§ **Task brief**: Reproduce the records. Keep every word exact and include no images.

§ **Excerpted data**:
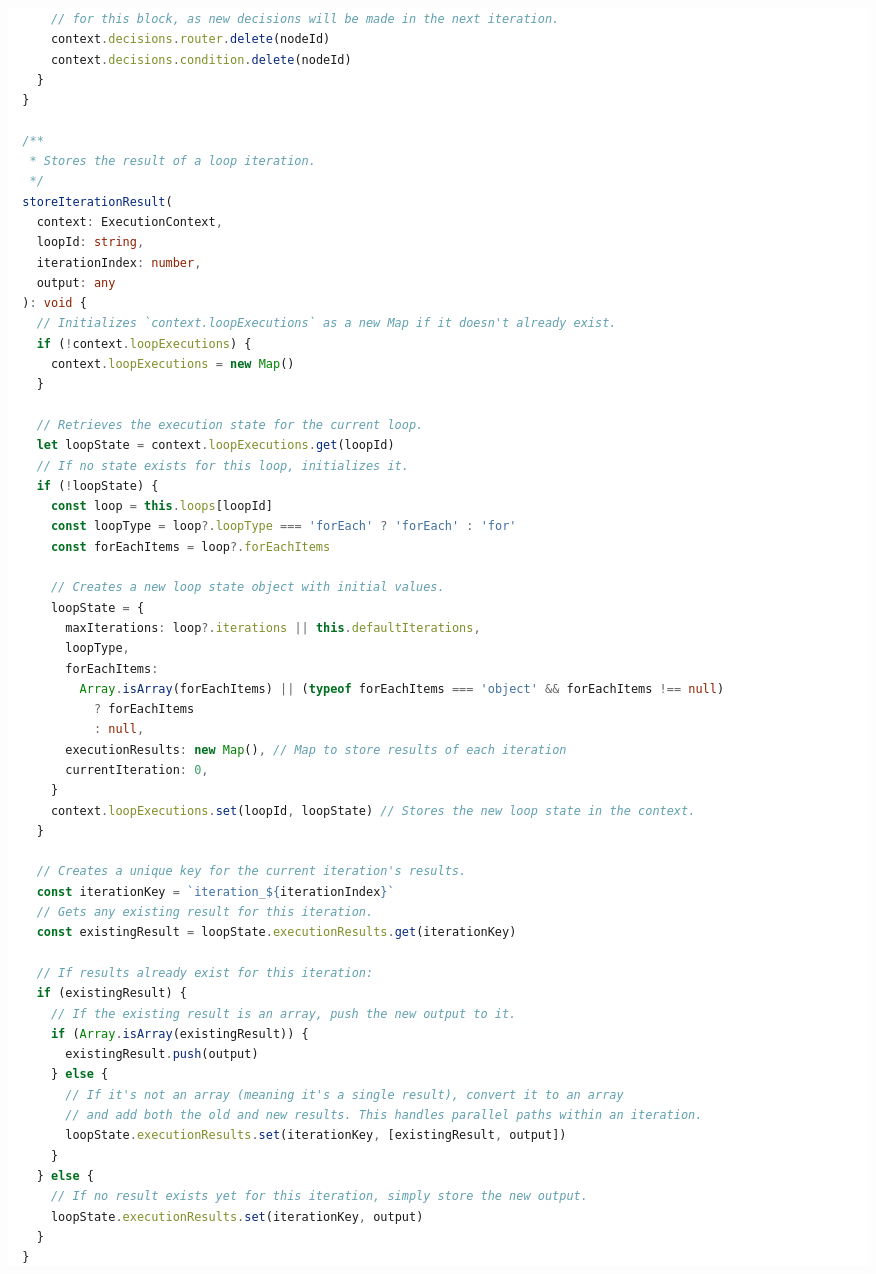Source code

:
 ```typescript
      // for this block, as new decisions will be made in the next iteration.
      context.decisions.router.delete(nodeId)
      context.decisions.condition.delete(nodeId)
    }
  }

  /**
   * Stores the result of a loop iteration.
   */
  storeIterationResult(
    context: ExecutionContext,
    loopId: string,
    iterationIndex: number,
    output: any
  ): void {
    // Initializes `context.loopExecutions` as a new Map if it doesn't already exist.
    if (!context.loopExecutions) {
      context.loopExecutions = new Map()
    }

    // Retrieves the execution state for the current loop.
    let loopState = context.loopExecutions.get(loopId)
    // If no state exists for this loop, initializes it.
    if (!loopState) {
      const loop = this.loops[loopId]
      const loopType = loop?.loopType === 'forEach' ? 'forEach' : 'for'
      const forEachItems = loop?.forEachItems

      // Creates a new loop state object with initial values.
      loopState = {
        maxIterations: loop?.iterations || this.defaultIterations,
        loopType,
        forEachItems:
          Array.isArray(forEachItems) || (typeof forEachItems === 'object' && forEachItems !== null)
            ? forEachItems
            : null,
        executionResults: new Map(), // Map to store results of each iteration
        currentIteration: 0,
      }
      context.loopExecutions.set(loopId, loopState) // Stores the new loop state in the context.
    }

    // Creates a unique key for the current iteration's results.
    const iterationKey = `iteration_${iterationIndex}`
    // Gets any existing result for this iteration.
    const existingResult = loopState.executionResults.get(iterationKey)

    // If results already exist for this iteration:
    if (existingResult) {
      // If the existing result is an array, push the new output to it.
      if (Array.isArray(existingResult)) {
        existingResult.push(output)
      } else {
        // If it's not an array (meaning it's a single result), convert it to an array
        // and add both the old and new results. This handles parallel paths within an iteration.
        loopState.executionResults.set(iterationKey, [existingResult, output])
      }
    } else {
      // If no result exists yet for this iteration, simply store the new output.
      loopState.executionResults.set(iterationKey, output)
    }
  }
```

§ **Response to the exercise**:
Source code

:
 ```typescript
      // for this block, as new decisions will be made in the next iteration.
      context.decisions.router.delete(nodeId)
      context.decisions.condition.delete(nodeId)
    }
  }

  /**
   * Stores the result of a loop iteration.
   */
  storeIterationResult(
    context: ExecutionContext,
    loopId: string,
    iterationIndex: number,
    output: any
  ): void {
    // Initializes `context.loopExecutions` as a new Map if it doesn't already exist.
    if (!context.loopExecutions) {
      context.loopExecutions = new Map()
    }

    // Retrieves the execution state for the current loop.
    let loopState = context.loopExecutions.get(loopId)
    // If no state exists for this loop, initializes it.
    if (!loopState) {
      const loop = this.loops[loopId]
      const loopType = loop?.loopType === 'forEach' ? 'forEach' : 'for'
      const forEachItems = loop?.forEachItems

      // Creates a new loop state object with initial values.
      loopState = {
        maxIterations: loop?.iterations || this.defaultIterations,
        loopType,
        forEachItems:
          Array.isArray(forEachItems) || (typeof forEachItems === 'object' && forEachItems !== null)
            ? forEachItems
            : null,
        executionResults: new Map(), // Map to store results of each iteration
        currentIteration: 0,
      }
      context.loopExecutions.set(loopId, loopState) // Stores the new loop state in the context.
    }

    // Creates a unique key for the current iteration's results.
    const iterationKey = `iteration_${iterationIndex}`
    // Gets any existing result for this iteration.
    const existingResult = loopState.executionResults.get(iterationKey)

    // If results already exist for this iteration:
    if (existingResult) {
      // If the existing result is an array, push the new output to it.
      if (Array.isArray(existingResult)) {
        existingResult.push(output)
      } else {
        // If it's not an array (meaning it's a single result), convert it to an array
        // and add both the old and new results. This handles parallel paths within an iteration.
        loopState.executionResults.set(iterationKey, [existingResult, output])
      }
    } else {
      // If no result exists yet for this iteration, simply store the new output.
      loopState.executionResults.set(iterationKey, output)
    }
  }
```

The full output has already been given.